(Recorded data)
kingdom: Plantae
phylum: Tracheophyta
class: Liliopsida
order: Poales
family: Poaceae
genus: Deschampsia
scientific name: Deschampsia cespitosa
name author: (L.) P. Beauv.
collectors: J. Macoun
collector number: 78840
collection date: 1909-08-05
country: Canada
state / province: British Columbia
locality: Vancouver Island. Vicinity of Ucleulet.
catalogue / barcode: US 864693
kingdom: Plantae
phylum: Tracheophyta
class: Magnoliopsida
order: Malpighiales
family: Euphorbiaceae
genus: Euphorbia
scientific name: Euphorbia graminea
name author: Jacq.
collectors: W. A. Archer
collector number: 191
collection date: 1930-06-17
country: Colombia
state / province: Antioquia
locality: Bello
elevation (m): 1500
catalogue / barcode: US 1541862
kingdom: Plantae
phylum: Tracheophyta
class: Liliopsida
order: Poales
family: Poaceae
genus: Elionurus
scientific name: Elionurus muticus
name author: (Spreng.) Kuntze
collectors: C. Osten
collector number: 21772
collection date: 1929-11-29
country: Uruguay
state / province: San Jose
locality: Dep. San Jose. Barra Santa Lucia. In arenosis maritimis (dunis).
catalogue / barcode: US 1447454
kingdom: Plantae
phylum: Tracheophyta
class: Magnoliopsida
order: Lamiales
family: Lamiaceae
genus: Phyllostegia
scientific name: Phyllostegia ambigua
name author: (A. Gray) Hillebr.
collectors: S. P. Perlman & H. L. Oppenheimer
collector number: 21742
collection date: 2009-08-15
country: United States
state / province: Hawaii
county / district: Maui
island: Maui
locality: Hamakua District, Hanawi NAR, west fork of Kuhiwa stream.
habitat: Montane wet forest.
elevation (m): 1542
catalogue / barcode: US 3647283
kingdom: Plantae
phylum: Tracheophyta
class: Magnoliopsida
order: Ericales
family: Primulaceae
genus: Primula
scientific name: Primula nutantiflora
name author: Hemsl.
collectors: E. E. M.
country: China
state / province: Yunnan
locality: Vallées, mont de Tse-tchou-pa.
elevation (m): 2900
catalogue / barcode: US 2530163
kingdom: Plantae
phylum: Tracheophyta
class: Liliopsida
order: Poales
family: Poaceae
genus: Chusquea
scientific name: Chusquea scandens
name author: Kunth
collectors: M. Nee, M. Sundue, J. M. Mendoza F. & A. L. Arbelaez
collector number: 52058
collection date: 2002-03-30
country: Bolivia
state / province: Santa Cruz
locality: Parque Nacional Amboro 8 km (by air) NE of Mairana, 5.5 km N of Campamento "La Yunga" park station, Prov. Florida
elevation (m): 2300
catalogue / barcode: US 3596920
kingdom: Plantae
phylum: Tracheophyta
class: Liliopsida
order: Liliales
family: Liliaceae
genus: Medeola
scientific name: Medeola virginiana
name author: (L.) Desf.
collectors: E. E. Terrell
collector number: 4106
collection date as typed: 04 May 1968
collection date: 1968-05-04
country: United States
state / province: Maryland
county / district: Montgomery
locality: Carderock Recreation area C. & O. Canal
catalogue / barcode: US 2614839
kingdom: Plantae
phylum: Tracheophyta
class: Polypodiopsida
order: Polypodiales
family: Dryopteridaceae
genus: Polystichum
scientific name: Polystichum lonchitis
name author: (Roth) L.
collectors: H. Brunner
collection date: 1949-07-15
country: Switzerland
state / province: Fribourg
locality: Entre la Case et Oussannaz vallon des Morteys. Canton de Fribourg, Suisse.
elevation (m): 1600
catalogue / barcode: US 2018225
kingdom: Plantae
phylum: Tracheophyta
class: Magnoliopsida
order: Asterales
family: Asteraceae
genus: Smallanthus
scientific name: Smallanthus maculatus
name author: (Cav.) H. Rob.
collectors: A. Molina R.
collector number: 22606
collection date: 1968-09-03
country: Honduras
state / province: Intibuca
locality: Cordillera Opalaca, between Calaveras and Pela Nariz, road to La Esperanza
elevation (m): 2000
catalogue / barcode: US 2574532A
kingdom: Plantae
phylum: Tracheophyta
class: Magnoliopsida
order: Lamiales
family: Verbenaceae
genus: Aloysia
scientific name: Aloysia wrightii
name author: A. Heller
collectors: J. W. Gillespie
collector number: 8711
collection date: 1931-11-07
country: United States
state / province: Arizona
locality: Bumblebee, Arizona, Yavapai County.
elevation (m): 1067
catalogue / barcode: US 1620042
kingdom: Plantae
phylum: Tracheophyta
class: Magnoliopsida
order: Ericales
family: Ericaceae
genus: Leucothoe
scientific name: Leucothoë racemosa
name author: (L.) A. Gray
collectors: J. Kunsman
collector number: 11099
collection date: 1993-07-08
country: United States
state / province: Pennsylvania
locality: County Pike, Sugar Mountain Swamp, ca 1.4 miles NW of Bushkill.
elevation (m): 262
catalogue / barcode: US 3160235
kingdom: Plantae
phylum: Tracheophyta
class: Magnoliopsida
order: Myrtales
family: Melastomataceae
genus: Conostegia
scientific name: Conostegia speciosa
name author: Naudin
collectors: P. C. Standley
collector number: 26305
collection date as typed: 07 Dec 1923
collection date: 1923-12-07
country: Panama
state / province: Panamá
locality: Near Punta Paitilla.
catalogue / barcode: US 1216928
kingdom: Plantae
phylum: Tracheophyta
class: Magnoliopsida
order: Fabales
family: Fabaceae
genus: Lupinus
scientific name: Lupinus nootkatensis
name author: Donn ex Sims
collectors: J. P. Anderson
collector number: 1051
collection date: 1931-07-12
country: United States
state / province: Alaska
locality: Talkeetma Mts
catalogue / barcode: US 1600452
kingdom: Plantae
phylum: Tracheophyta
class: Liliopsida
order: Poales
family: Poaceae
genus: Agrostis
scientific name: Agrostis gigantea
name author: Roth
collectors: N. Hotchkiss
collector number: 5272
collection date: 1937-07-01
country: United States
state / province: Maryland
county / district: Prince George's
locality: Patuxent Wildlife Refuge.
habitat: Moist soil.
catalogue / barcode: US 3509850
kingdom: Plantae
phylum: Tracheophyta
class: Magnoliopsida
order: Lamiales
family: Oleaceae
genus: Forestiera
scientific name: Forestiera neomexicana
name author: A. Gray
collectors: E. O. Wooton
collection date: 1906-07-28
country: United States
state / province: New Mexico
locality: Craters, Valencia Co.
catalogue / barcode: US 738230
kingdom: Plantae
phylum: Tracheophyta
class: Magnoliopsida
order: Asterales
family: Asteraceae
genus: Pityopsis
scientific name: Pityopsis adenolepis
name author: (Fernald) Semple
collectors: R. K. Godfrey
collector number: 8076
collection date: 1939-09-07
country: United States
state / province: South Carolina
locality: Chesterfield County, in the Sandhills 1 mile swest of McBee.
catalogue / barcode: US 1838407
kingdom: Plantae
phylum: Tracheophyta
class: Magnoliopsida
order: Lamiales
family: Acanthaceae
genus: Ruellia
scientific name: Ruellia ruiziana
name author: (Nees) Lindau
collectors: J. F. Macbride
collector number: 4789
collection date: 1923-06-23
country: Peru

* Set problem *
Copy the recorded data above line for line, with no changes, from the first entry through the last.

* Response to the task *
kingdom: Plantae
phylum: Tracheophyta
class: Liliopsida
order: Poales
family: Poaceae
genus: Deschampsia
scientific name: Deschampsia cespitosa
name author: (L.) P. Beauv.
collectors: J. Macoun
collector number: 78840
collection date: 1909-08-05
country: Canada
state / province: British Columbia
locality: Vancouver Island. Vicinity of Ucleulet.
catalogue / barcode: US 864693
kingdom: Plantae
phylum: Tracheophyta
class: Magnoliopsida
order: Malpighiales
family: Euphorbiaceae
genus: Euphorbia
scientific name: Euphorbia graminea
name author: Jacq.
collectors: W. A. Archer
collector number: 191
collection date: 1930-06-17
country: Colombia
state / province: Antioquia
locality: Bello
elevation (m): 1500
catalogue / barcode: US 1541862
kingdom: Plantae
phylum: Tracheophyta
class: Liliopsida
order: Poales
family: Poaceae
genus: Elionurus
scientific name: Elionurus muticus
name author: (Spreng.) Kuntze
collectors: C. Osten
collector number: 21772
collection date: 1929-11-29
country: Uruguay
state / province: San Jose
locality: Dep. San Jose. Barra Santa Lucia. In arenosis maritimis (dunis).
catalogue / barcode: US 1447454
kingdom: Plantae
phylum: Tracheophyta
class: Magnoliopsida
order: Lamiales
family: Lamiaceae
genus: Phyllostegia
scientific name: Phyllostegia ambigua
name author: (A. Gray) Hillebr.
collectors: S. P. Perlman & H. L. Oppenheimer
collector number: 21742
collection date: 2009-08-15
country: United States
state / province: Hawaii
county / district: Maui
island: Maui
locality: Hamakua District, Hanawi NAR, west fork of Kuhiwa stream.
habitat: Montane wet forest.
elevation (m): 1542
catalogue / barcode: US 3647283
kingdom: Plantae
phylum: Tracheophyta
class: Magnoliopsida
order: Ericales
family: Primulaceae
genus: Primula
scientific name: Primula nutantiflora
name author: Hemsl.
collectors: E. E. M.
country: China
state / province: Yunnan
locality: Vallées, mont de Tse-tchou-pa.
elevation (m): 2900
catalogue / barcode: US 2530163
kingdom: Plantae
phylum: Tracheophyta
class: Liliopsida
order: Poales
family: Poaceae
genus: Chusquea
scientific name: Chusquea scandens
name author: Kunth
collectors: M. Nee, M. Sundue, J. M. Mendoza F. & A. L. Arbelaez
collector number: 52058
collection date: 2002-03-30
country: Bolivia
state / province: Santa Cruz
locality: Parque Nacional Amboro 8 km (by air) NE of Mairana, 5.5 km N of Campamento "La Yunga" park station, Prov. Florida
elevation (m): 2300
catalogue / barcode: US 3596920
kingdom: Plantae
phylum: Tracheophyta
class: Liliopsida
order: Liliales
family: Liliaceae
genus: Medeola
scientific name: Medeola virginiana
name author: (L.) Desf.
collectors: E. E. Terrell
collector number: 4106
collection date as typed: 04 May 1968
collection date: 1968-05-04
country: United States
state / province: Maryland
county / district: Montgomery
locality: Carderock Recreation area C. & O. Canal
catalogue / barcode: US 2614839
kingdom: Plantae
phylum: Tracheophyta
class: Polypodiopsida
order: Polypodiales
family: Dryopteridaceae
genus: Polystichum
scientific name: Polystichum lonchitis
name author: (Roth) L.
collectors: H. Brunner
collection date: 1949-07-15
country: Switzerland
state / province: Fribourg
locality: Entre la Case et Oussannaz vallon des Morteys. Canton de Fribourg, Suisse.
elevation (m): 1600
catalogue / barcode: US 2018225
kingdom: Plantae
phylum: Tracheophyta
class: Magnoliopsida
order: Asterales
family: Asteraceae
genus: Smallanthus
scientific name: Smallanthus maculatus
name author: (Cav.) H. Rob.
collectors: A. Molina R.
collector number: 22606
collection date: 1968-09-03
country: Honduras
state / province: Intibuca
locality: Cordillera Opalaca, between Calaveras and Pela Nariz, road to La Esperanza
elevation (m): 2000
catalogue / barcode: US 2574532A
kingdom: Plantae
phylum: Tracheophyta
class: Magnoliopsida
order: Lamiales
family: Verbenaceae
genus: Aloysia
scientific name: Aloysia wrightii
name author: A. Heller
collectors: J. W. Gillespie
collector number: 8711
collection date: 1931-11-07
country: United States
state / province: Arizona
locality: Bumblebee, Arizona, Yavapai County.
elevation (m): 1067
catalogue / barcode: US 1620042
kingdom: Plantae
phylum: Tracheophyta
class: Magnoliopsida
order: Ericales
family: Ericaceae
genus: Leucothoe
scientific name: Leucothoë racemosa
name author: (L.) A. Gray
collectors: J. Kunsman
collector number: 11099
collection date: 1993-07-08
country: United States
state / province: Pennsylvania
locality: County Pike, Sugar Mountain Swamp, ca 1.4 miles NW of Bushkill.
elevation (m): 262
catalogue / barcode: US 3160235
kingdom: Plantae
phylum: Tracheophyta
class: Magnoliopsida
order: Myrtales
family: Melastomataceae
genus: Conostegia
scientific name: Conostegia speciosa
name author: Naudin
collectors: P. C. Standley
collector number: 26305
collection date as typed: 07 Dec 1923
collection date: 1923-12-07
country: Panama
state / province: Panamá
locality: Near Punta Paitilla.
catalogue / barcode: US 1216928
kingdom: Plantae
phylum: Tracheophyta
class: Magnoliopsida
order: Fabales
family: Fabaceae
genus: Lupinus
scientific name: Lupinus nootkatensis
name author: Donn ex Sims
collectors: J. P. Anderson
collector number: 1051
collection date: 1931-07-12
country: United States
state / province: Alaska
locality: Talkeetma Mts
catalogue / barcode: US 1600452
kingdom: Plantae
phylum: Tracheophyta
class: Liliopsida
order: Poales
family: Poaceae
genus: Agrostis
scientific name: Agrostis gigantea
name author: Roth
collectors: N. Hotchkiss
collector number: 5272
collection date: 1937-07-01
country: United States
state / province: Maryland
county / district: Prince George's
locality: Patuxent Wildlife Refuge.
habitat: Moist soil.
catalogue / barcode: US 3509850
kingdom: Plantae
phylum: Tracheophyta
class: Magnoliopsida
order: Lamiales
family: Oleaceae
genus: Forestiera
scientific name: Forestiera neomexicana
name author: A. Gray
collectors: E. O. Wooton
collection date: 1906-07-28
country: United States
state / province: New Mexico
locality: Craters, Valencia Co.
catalogue / barcode: US 738230
kingdom: Plantae
phylum: Tracheophyta
class: Magnoliopsida
order: Asterales
family: Asteraceae
genus: Pityopsis
scientific name: Pityopsis adenolepis
name author: (Fernald) Semple
collectors: R. K. Godfrey
collector number: 8076
collection date: 1939-09-07
country: United States
state / province: South Carolina
locality: Chesterfield County, in the Sandhills 1 mile swest of McBee.
catalogue / barcode: US 1838407
kingdom: Plantae
phylum: Tracheophyta
class: Magnoliopsida
order: Lamiales
family: Acanthaceae
genus: Ruellia
scientific name: Ruellia ruiziana
name author: (Nees) Lindau
collectors: J. F. Macbride
collector number: 4789
collection date: 1923-06-23
country: Peru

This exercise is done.